TASK STATEMENT |
Reproduce every line of the data below with no changes.

(Extracted data)
(begin)
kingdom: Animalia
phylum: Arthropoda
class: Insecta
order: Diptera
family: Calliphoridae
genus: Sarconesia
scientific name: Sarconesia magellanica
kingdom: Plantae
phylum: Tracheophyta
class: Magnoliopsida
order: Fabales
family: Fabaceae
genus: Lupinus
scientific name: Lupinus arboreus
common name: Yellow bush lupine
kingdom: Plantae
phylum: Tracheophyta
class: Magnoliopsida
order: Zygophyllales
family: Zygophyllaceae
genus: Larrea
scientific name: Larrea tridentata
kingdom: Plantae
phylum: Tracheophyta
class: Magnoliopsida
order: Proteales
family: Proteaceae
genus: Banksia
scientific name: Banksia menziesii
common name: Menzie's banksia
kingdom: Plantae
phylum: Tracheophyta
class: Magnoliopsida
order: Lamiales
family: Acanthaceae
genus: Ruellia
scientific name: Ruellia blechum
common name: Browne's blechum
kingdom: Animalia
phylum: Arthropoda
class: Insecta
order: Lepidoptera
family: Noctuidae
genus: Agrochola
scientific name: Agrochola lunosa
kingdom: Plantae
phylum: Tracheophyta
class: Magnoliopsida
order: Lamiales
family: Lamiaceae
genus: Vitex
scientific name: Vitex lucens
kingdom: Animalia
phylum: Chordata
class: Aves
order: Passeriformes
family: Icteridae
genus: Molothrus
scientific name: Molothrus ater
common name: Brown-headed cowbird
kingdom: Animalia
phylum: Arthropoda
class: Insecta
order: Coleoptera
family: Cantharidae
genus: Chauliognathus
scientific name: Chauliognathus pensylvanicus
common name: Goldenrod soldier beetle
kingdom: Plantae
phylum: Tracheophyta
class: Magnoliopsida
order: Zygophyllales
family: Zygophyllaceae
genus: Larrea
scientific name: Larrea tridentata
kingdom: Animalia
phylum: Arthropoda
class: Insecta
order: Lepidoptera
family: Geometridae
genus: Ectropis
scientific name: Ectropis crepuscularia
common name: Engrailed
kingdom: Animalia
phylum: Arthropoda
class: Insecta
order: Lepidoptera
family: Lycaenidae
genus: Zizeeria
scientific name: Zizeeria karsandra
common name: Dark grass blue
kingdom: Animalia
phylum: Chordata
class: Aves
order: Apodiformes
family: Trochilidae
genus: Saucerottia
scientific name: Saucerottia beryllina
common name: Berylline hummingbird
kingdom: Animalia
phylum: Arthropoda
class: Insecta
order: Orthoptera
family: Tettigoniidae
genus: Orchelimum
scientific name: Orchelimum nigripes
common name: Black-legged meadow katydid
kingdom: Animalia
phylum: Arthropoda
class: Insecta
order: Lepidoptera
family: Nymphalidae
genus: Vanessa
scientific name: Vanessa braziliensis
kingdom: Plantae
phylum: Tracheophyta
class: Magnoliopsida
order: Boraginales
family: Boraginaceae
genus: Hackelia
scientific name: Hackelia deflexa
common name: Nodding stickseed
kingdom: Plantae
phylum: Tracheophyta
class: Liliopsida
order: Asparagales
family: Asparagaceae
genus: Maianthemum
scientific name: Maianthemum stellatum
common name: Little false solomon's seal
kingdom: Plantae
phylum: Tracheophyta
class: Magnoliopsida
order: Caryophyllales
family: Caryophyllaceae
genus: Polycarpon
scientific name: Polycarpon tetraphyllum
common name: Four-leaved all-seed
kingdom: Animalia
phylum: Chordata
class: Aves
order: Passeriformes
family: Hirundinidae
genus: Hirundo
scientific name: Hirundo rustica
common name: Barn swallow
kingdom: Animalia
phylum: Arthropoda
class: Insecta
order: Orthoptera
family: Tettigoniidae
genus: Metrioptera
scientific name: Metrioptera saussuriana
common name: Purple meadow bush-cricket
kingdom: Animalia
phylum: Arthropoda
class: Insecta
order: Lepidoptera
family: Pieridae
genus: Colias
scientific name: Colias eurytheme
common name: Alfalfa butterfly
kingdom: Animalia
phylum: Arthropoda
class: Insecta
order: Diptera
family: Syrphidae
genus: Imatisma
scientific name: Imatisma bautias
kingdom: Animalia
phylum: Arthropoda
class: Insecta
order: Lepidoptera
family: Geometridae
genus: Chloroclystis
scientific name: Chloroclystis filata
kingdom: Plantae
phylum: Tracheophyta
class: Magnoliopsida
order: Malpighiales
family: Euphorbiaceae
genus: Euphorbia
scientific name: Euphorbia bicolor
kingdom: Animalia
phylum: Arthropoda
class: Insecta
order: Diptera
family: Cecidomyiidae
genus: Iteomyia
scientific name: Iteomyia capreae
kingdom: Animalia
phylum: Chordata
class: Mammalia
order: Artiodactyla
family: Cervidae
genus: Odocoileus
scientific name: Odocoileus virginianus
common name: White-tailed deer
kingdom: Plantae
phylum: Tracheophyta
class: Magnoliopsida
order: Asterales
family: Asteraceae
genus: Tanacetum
(end)
TASK ANSWER |
kingdom: Animalia
phylum: Arthropoda
class: Insecta
order: Diptera
family: Calliphoridae
genus: Sarconesia
scientific name: Sarconesia magellanica
kingdom: Plantae
phylum: Tracheophyta
class: Magnoliopsida
order: Fabales
family: Fabaceae
genus: Lupinus
scientific name: Lupinus arboreus
common name: Yellow bush lupine
kingdom: Plantae
phylum: Tracheophyta
class: Magnoliopsida
order: Zygophyllales
family: Zygophyllaceae
genus: Larrea
scientific name: Larrea tridentata
kingdom: Plantae
phylum: Tracheophyta
class: Magnoliopsida
order: Proteales
family: Proteaceae
genus: Banksia
scientific name: Banksia menziesii
common name: Menzie's banksia
kingdom: Plantae
phylum: Tracheophyta
class: Magnoliopsida
order: Lamiales
family: Acanthaceae
genus: Ruellia
scientific name: Ruellia blechum
common name: Browne's blechum
kingdom: Animalia
phylum: Arthropoda
class: Insecta
order: Lepidoptera
family: Noctuidae
genus: Agrochola
scientific name: Agrochola lunosa
kingdom: Plantae
phylum: Tracheophyta
class: Magnoliopsida
order: Lamiales
family: Lamiaceae
genus: Vitex
scientific name: Vitex lucens
kingdom: Animalia
phylum: Chordata
class: Aves
order: Passeriformes
family: Icteridae
genus: Molothrus
scientific name: Molothrus ater
common name: Brown-headed cowbird
kingdom: Animalia
phylum: Arthropoda
class: Insecta
order: Coleoptera
family: Cantharidae
genus: Chauliognathus
scientific name: Chauliognathus pensylvanicus
common name: Goldenrod soldier beetle
kingdom: Plantae
phylum: Tracheophyta
class: Magnoliopsida
order: Zygophyllales
family: Zygophyllaceae
genus: Larrea
scientific name: Larrea tridentata
kingdom: Animalia
phylum: Arthropoda
class: Insecta
order: Lepidoptera
family: Geometridae
genus: Ectropis
scientific name: Ectropis crepuscularia
common name: Engrailed
kingdom: Animalia
phylum: Arthropoda
class: Insecta
order: Lepidoptera
family: Lycaenidae
genus: Zizeeria
scientific name: Zizeeria karsandra
common name: Dark grass blue
kingdom: Animalia
phylum: Chordata
class: Aves
order: Apodiformes
family: Trochilidae
genus: Saucerottia
scientific name: Saucerottia beryllina
common name: Berylline hummingbird
kingdom: Animalia
phylum: Arthropoda
class: Insecta
order: Orthoptera
family: Tettigoniidae
genus: Orchelimum
scientific name: Orchelimum nigripes
common name: Black-legged meadow katydid
kingdom: Animalia
phylum: Arthropoda
class: Insecta
order: Lepidoptera
family: Nymphalidae
genus: Vanessa
scientific name: Vanessa braziliensis
kingdom: Plantae
phylum: Tracheophyta
class: Magnoliopsida
order: Boraginales
family: Boraginaceae
genus: Hackelia
scientific name: Hackelia deflexa
common name: Nodding stickseed
kingdom: Plantae
phylum: Tracheophyta
class: Liliopsida
order: Asparagales
family: Asparagaceae
genus: Maianthemum
scientific name: Maianthemum stellatum
common name: Little false solomon's seal
kingdom: Plantae
phylum: Tracheophyta
class: Magnoliopsida
order: Caryophyllales
family: Caryophyllaceae
genus: Polycarpon
scientific name: Polycarpon tetraphyllum
common name: Four-leaved all-seed
kingdom: Animalia
phylum: Chordata
class: Aves
order: Passeriformes
family: Hirundinidae
genus: Hirundo
scientific name: Hirundo rustica
common name: Barn swallow
kingdom: Animalia
phylum: Arthropoda
class: Insecta
order: Orthoptera
family: Tettigoniidae
genus: Metrioptera
scientific name: Metrioptera saussuriana
common name: Purple meadow bush-cricket
kingdom: Animalia
phylum: Arthropoda
class: Insecta
order: Lepidoptera
family: Pieridae
genus: Colias
scientific name: Colias eurytheme
common name: Alfalfa butterfly
kingdom: Animalia
phylum: Arthropoda
class: Insecta
order: Diptera
family: Syrphidae
genus: Imatisma
scientific name: Imatisma bautias
kingdom: Animalia
phylum: Arthropoda
class: Insecta
order: Lepidoptera
family: Geometridae
genus: Chloroclystis
scientific name: Chloroclystis filata
kingdom: Plantae
phylum: Tracheophyta
class: Magnoliopsida
order: Malpighiales
family: Euphorbiaceae
genus: Euphorbia
scientific name: Euphorbia bicolor
kingdom: Animalia
phylum: Arthropoda
class: Insecta
order: Diptera
family: Cecidomyiidae
genus: Iteomyia
scientific name: Iteomyia capreae
kingdom: Animalia
phylum: Chordata
class: Mammalia
order: Artiodactyla
family: Cervidae
genus: Odocoileus
scientific name: Odocoileus virginianus
common name: White-tailed deer
kingdom: Plantae
phylum: Tracheophyta
class: Magnoliopsida
order: Asterales
family: Asteraceae
genus: Tanacetum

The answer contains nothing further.